In a move that’s equal parts predictable and surprising, AWS has decided cut prices for their Valkey-based services significantly cheaper than their Redis counterparts. For those of you who’ve been living under a rock (or perhaps just sensibly ignoring the never-ending open-source licensing drama), Valkey is the successor fork of Redis, spearheaded by AWS in conjunction with several other players in the space and currently residing at the Linux Foundation.
The Numbers Game
Let’s cut to the chase: AWS has launched ElastiCache for Valkey and MemoryDB for Valkey at significant discounts compared to their Elasticache for Redis version offering. These offer the same features and APIs Redis users know and… tolerate, with trivial migration – just at a lower price tag. It’s almost as if AWS discovered that Redis’ service margin was just taking up space in their massive bank vaults.
The Strategic Play
Here’s where it gets interesting. By slashing prices on the Valkey versions, AWS is essentially paying customers to switch – and more importantly, to start thinking of “Valkey” as something distinct from Redis. It’s a move that’s both customer-friendly and strategically brilliant, reminiscent of the Day One AWS of old. Customers get lower costs, and AWS gets to shift the ecosystem towards what’s shaping up to be the obvious Redis successor. It’s the cloud equivalent of having your cake and eating it too, except in this case, the cake is a third off, AWS gets to keep itself in a leadership spot with regards to a technology, and still turning a profit on the whole thing.

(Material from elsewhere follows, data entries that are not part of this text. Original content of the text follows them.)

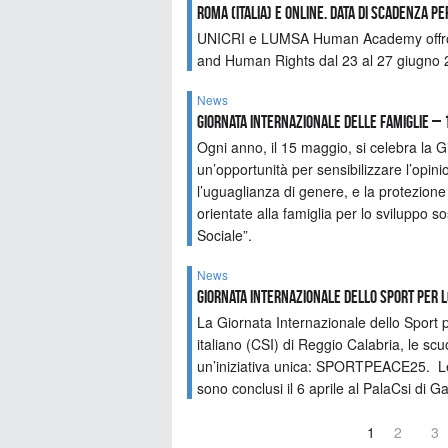
Roma (Italia) e online. Data di scadenza pe
UNICRI e LUMSA Human Academy offrono 
and Human Rights dal 23 al 27 giugno 
News
GIORNATA INTERNAZIONALE DELLE FAMIGLIE – 
Ogni anno, il 15 maggio, si celebra la G
un’opportunità per sensibilizzare l’opinio
l’uguaglianza di genere, e la protezione d
orientate alla famiglia per lo sviluppo s
Sociale”.
News
Giornata Internazionale dello Sport per l
La Giornata Internazionale dello Sport p
italiano (CSI) di Reggio Calabria, le scu
un’iniziativa unica: SPORTPEACE25. Le att
sono conclusi il 6 aprile al PalaCsi di G
1
2
3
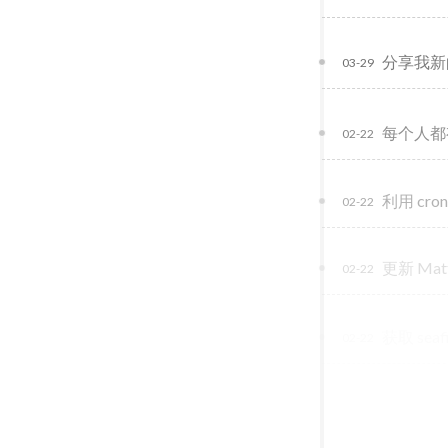
分享我新的独
03-29
每个人都有他自
02-22
利用 cr
02-22
更新 Mat
02-22
获取 sea
02-22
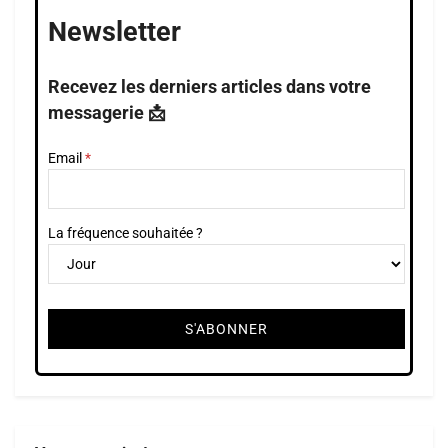
Newsletter
Recevez les derniers articles dans votre
messagerie 📩
Email
La fréquence souhaitée ?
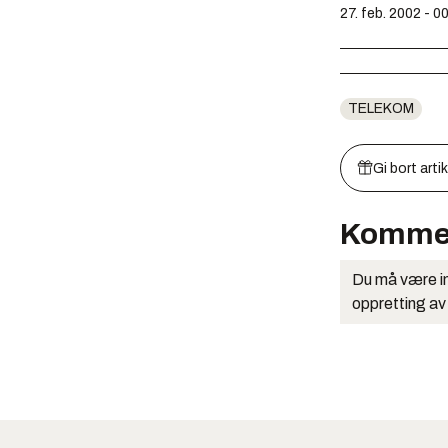
27. feb. 2002 - 0
TELEKOM
Gi bort arti
Komme
Du må være in
oppretting av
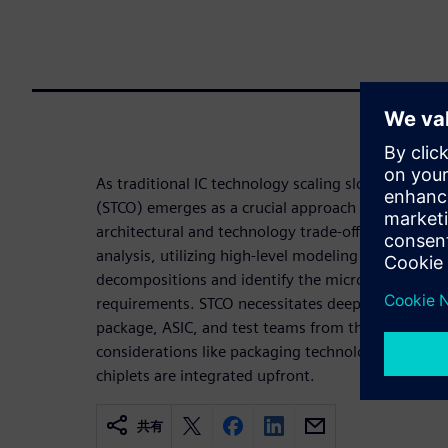
As traditional IC technology scaling slows, Syste
(STCO) emerges as a crucial approach to extend des
architectural and technology trade-offs. This proces
analysis, utilizing high-level modeling to evaluate
decompositions and identify the microarchitectur
requirements. STCO necessitates deep collaboratio
package, ASIC, and test teams from the planning p
considerations like packaging technologies, availabl
chiplets are integrated upfront.
共有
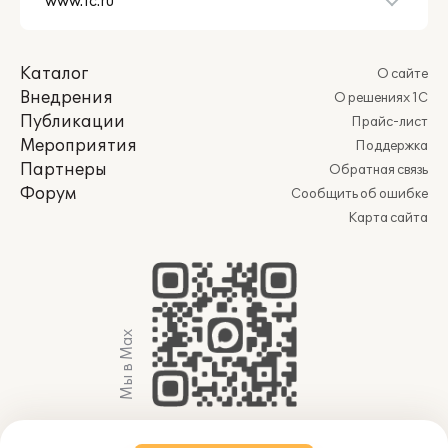
Каталог
О сайте
Внедрения
О решениях 1С
Публикации
Прайс-лист
Мероприятия
Поддержка
Партнеры
Обратная связь
Форум
Сообщить об ошибке
Карта сайта
Мы в Max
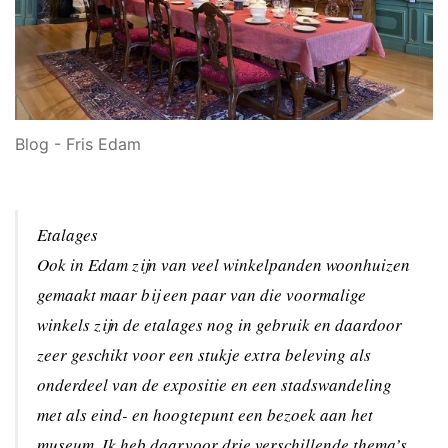
Blog - Fris Edam
Etalages
Ook in Edam zijn van veel winkelpanden woonhuizen
gemaakt maar bij een paar van die voormalige
winkels zijn de etalages nog in gebruik en daardoor
zeer geschikt voor een stukje extra beleving als
onderdeel van de expositie en een stadswandeling
met als eind- en hoogtepunt een bezoek aan het
museum. Ik heb daarvoor drie verschillende thema’s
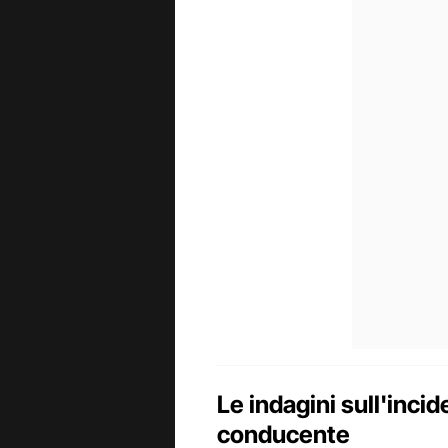
Le indagini sull'inci
conducente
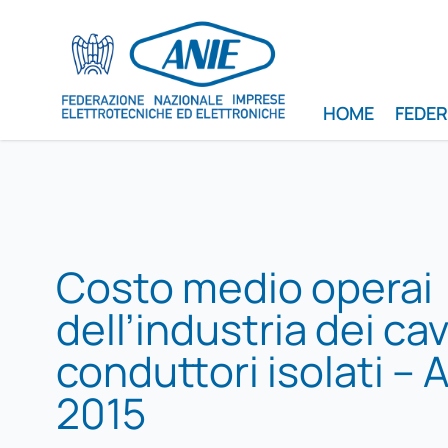
HOME
FEDE
Costo medio operai
dell’industria dei cav
conduttori isolati –
2015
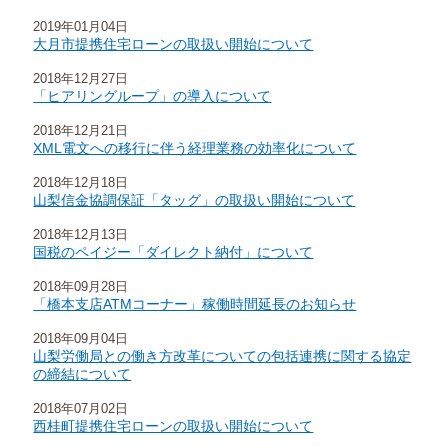
2019年01月04日
大月市提携住宅ローンの取扱い開始について
2018年12月27日
「ヒアリングループ」の導入について
2018年12月21日
XML電文への移行に伴う経理業務の効率化について
2018年12月18日
山梨信金協調保証「タッグ」の取扱い開始について
2018年12月13日
国税のペイジー「ダイレクト納付」について
2018年09月28日
「橋本支店ATMコーナー」稼働時間延長のお知らせ
2018年09月04日
山梨労働局との働き方改革についての包括連携に関する協定
の締結について
2018年07月02日
西桂町提携住宅ローンの取扱い開始について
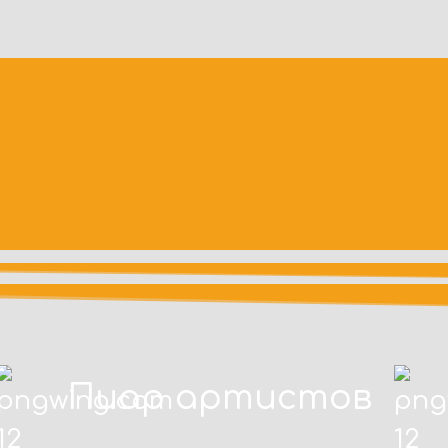
Пиар артистов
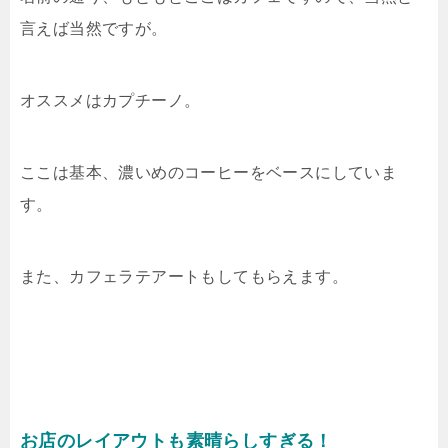
言えば当然ですが。
オススメはカプチーノ。
ここは基本、濃いめのコーヒーをベースにしていま
す。
また、カフェラテアートもしてもらえます。
お店のレイアウトも素晴らしすぎる！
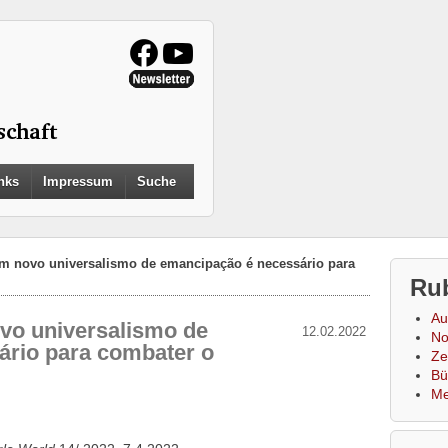
Search
nks
Impressum
Suche
for:
Search Button
Um novo universalismo de emancipação é necessário para
Ru
Au
vo universalismo de
12.02.2022
No
ário para combater o
Zei
Bü
Me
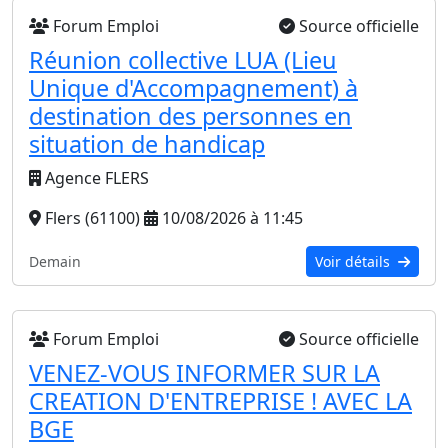
Forum Emploi
Source officielle
Réunion collective LUA (Lieu
Unique d'Accompagnement) à
destination des personnes en
situation de handicap
Agence FLERS
Flers (61100)
10/08/2026 à 11:45
Demain
Voir détails
Forum Emploi
Source officielle
VENEZ-VOUS INFORMER SUR LA
CREATION D'ENTREPRISE ! AVEC LA
BGE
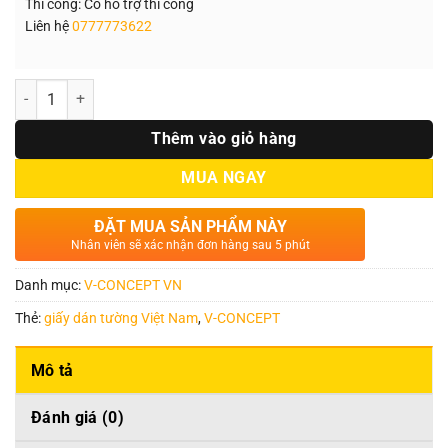
Thi công: Có hỗ trợ thi công
Liên hệ
0777773622
Số lượng
Thêm vào giỏ hàng
MUA NGAY
ĐẶT MUA SẢN PHẨM NÀY
Nhân viên sẽ xác nhận đơn hàng sau 5 phút
Danh mục:
V-CONCEPT VN
Thẻ:
giấy dán tường Việt Nam
,
V-CONCEPT
Mô tả
Đánh giá (0)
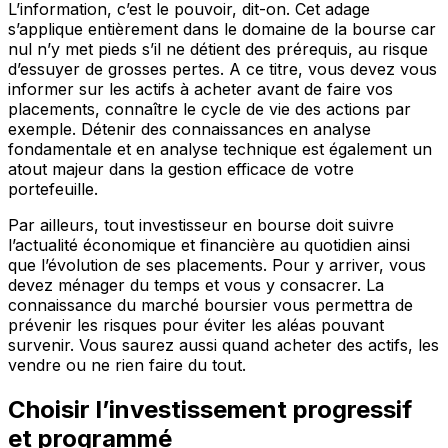
L’information, c’est le pouvoir, dit-on. Cet adage
s’applique entièrement dans le domaine de la bourse car
nul n’y met pieds s’il ne détient des prérequis, au risque
d’essuyer de grosses pertes. A ce titre, vous devez vous
informer sur les actifs à acheter avant de faire vos
placements, connaître le cycle de vie des actions par
exemple. Détenir des connaissances en analyse
fondamentale et en analyse technique est également un
atout majeur dans la gestion efficace de votre
portefeuille.
Par ailleurs, tout investisseur en bourse doit suivre
l’actualité économique et financière au quotidien ainsi
que l’évolution de ses placements. Pour y arriver, vous
devez ménager du temps et vous y consacrer. La
connaissance du marché boursier vous permettra de
prévenir les risques pour éviter les aléas pouvant
survenir. Vous saurez aussi quand acheter des actifs, les
vendre ou ne rien faire du tout.
Choisir l’investissement progressif
et programmé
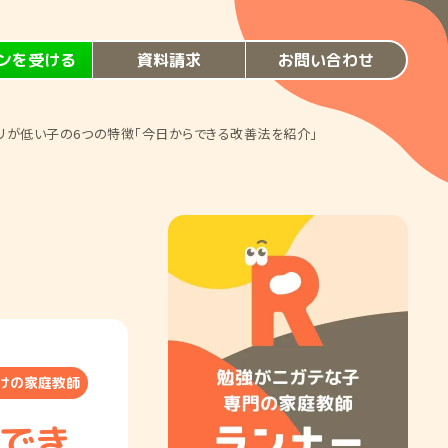
ンを受ける
資料請求
お問い合わせ
リが低い子の6つの特徴「今日からできる改善法を紹介」
けの家庭教師
らでき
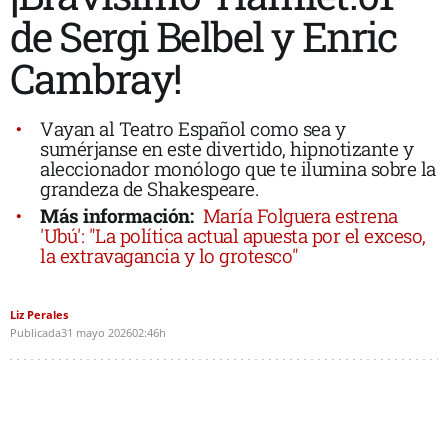
de Sergi Belbel y Enric
Cambray!
Vayan al Teatro Español como sea y
sumérjanse en este divertido, hipnotizante y
aleccionador monólogo que te ilumina sobre la
grandeza de Shakespeare.
Más información:
María Folguera estrena
'Ubú': "La política actual apuesta por el exceso,
la extravagancia y lo grotesco"
Liz Perales
Publicada
31 mayo 2026
02:46h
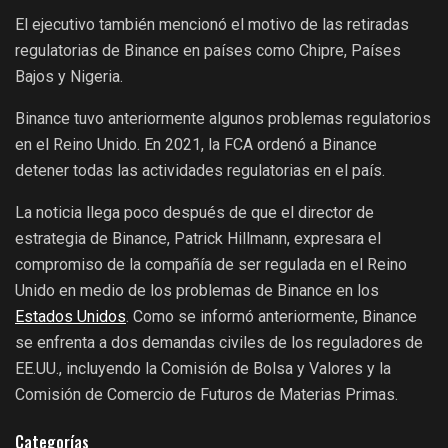
El ejecutivo también mencionó el motivo de las retiradas
regulatorias de Binance en países como Chipre, Países
Bajos y Nigeria.
Binance tuvo anteriormente algunos problemas regulatorios
en el Reino Unido. En 2021, la FCA ordenó a Binance
detener todas las actividades regulatorias en el país.
La noticia llega poco después de que el director de
estrategia de Binance, Patrick Hillmann, expresara el
compromiso de la compañía de ser regulada en el Reino
Unido en medio de los problemas de Binance en los
Estados Unidos
. Como se informó anteriormente, Binance
se enfrenta a dos demandas civiles de los reguladores de
EE.UU., incluyendo la Comisión de Bolsa y Valores y la
Comisión de Comercio de Futuros de Materias Primas.
Categorías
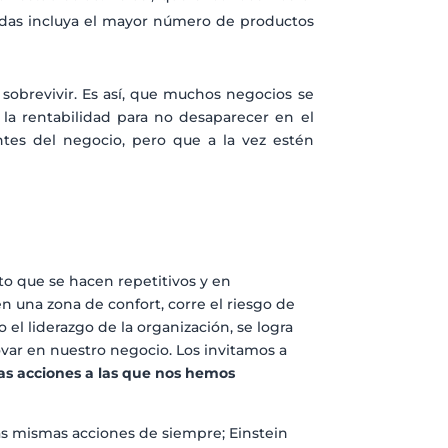
zadas incluya el mayor número de productos
sobrevivir. Es así, que muchos negocios se
a rentabilidad para no desaparecer en el
ntes del negocio, pero que a la vez estén
o que se hacen repetitivos y en
 una zona de confort, corre el riesgo de
 el liderazgo de la organización, se logra
ar en nuestro negocio. Los invitamos a
las acciones a las que nos hemos
as mismas acciones de siempre; Einstein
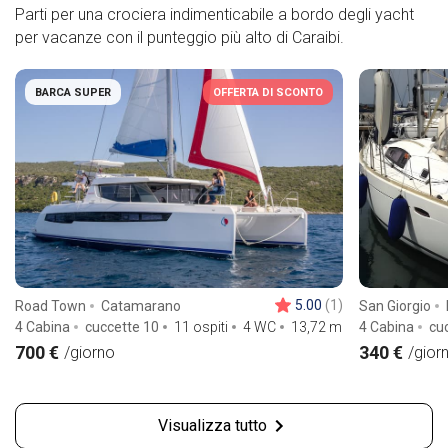
Parti per una crociera indimenticabile a bordo degli yacht
per vacanze con il punteggio più alto di Caraibi.
BARCA SUPER
OFFERTA DI SCONTO
5.00
(1)
Road Town
Catamarano
San Giorgio
4 Cabina
cuccette 10
11 ospiti
4 WC
13,72
m
4 Cabina
cu
700 €
340 €
/giorno
/gior
Visualizza tutto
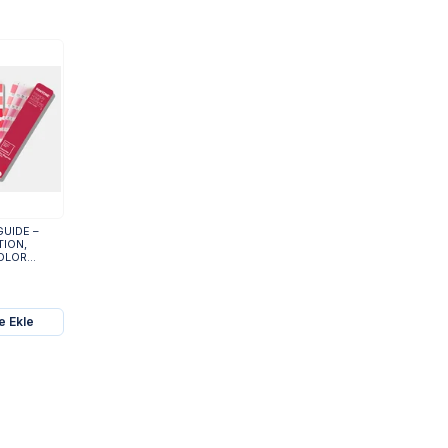
GUIDE –
TION,
LOR...
e Ekle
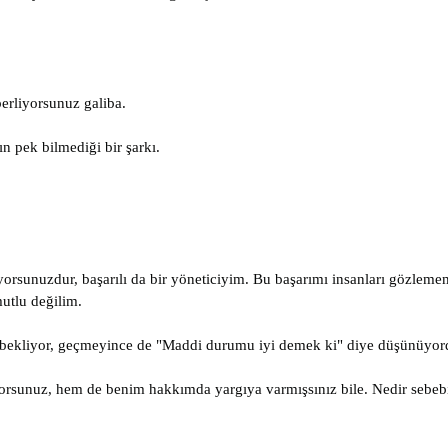
erliyorsunuz galiba.
n pek bilmediği bir şarkı.
diyorsunuzdur, başarılı da bir yöneticiyim. Bu başarımı insanları gözle
utlu değilim.
ni bekliyor, geçmeyince de "Maddi durumu iyi demek ki" diye düşünüyor
orsunuz, hem de benim hakkımda yargıya varmışsınız bile. Nedir sebeb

The Customer Obsession Angle
AWS loves to tout their customer obsession, and for what feels like the first time in forever, they’ve found a way to align it perfectly with their money obsession. By offering a significant discount on feature-equivalent services, they’re giving customers a tangible benefit while simultaneously advancing their own interests. It’s a rare win-win in the typically zero-sum game of cloud economics.
Comparing Apples to Significantly Cheaper Apples
This isn’t AWS’s first pricing rodeo, but it’s certainly one of their more interesting ones. Usually, AWS price cuts are about as exciting as watching paint dry – a fraction of a cent here, a microscopic percentage there, and generally in some subset of far-flung regions where relatively few customers actually run workloads. This move, however, is substantial enough to make even the most jaded Cloud Economist raise an eyebrow.
The Technical Nitty-Gritty
Let’s not forget the technical side of things. Valkey isn’t just Redis with AWS’s name slapped on it. As per GitHub and as of this writing, it’s got roughly 10 times as many contributors and is hundreds of commits ahead of Redis. It’s like Redis, but with more caffeine, a bigger dev team, and a community that’s suddenly not beholden to keeping requested features stuffed behind a paywall.
The Bottom Line
AWS has managed to pull off something rather clever here. They’re providing significant cost savings to customers, pushing their strategic agenda forward, and still likely making a hefty profit. It’s a masterclass in cloud economics that doesn’t require a PhD to appreciate – just a willingness to switch to a product with a slightly sillier name.
In the end, this move shows that even in the cut-throat world of cloud computing, there’s still room for surprises. And if those surprises come with a massive third off the price tag, well, who are we to complain?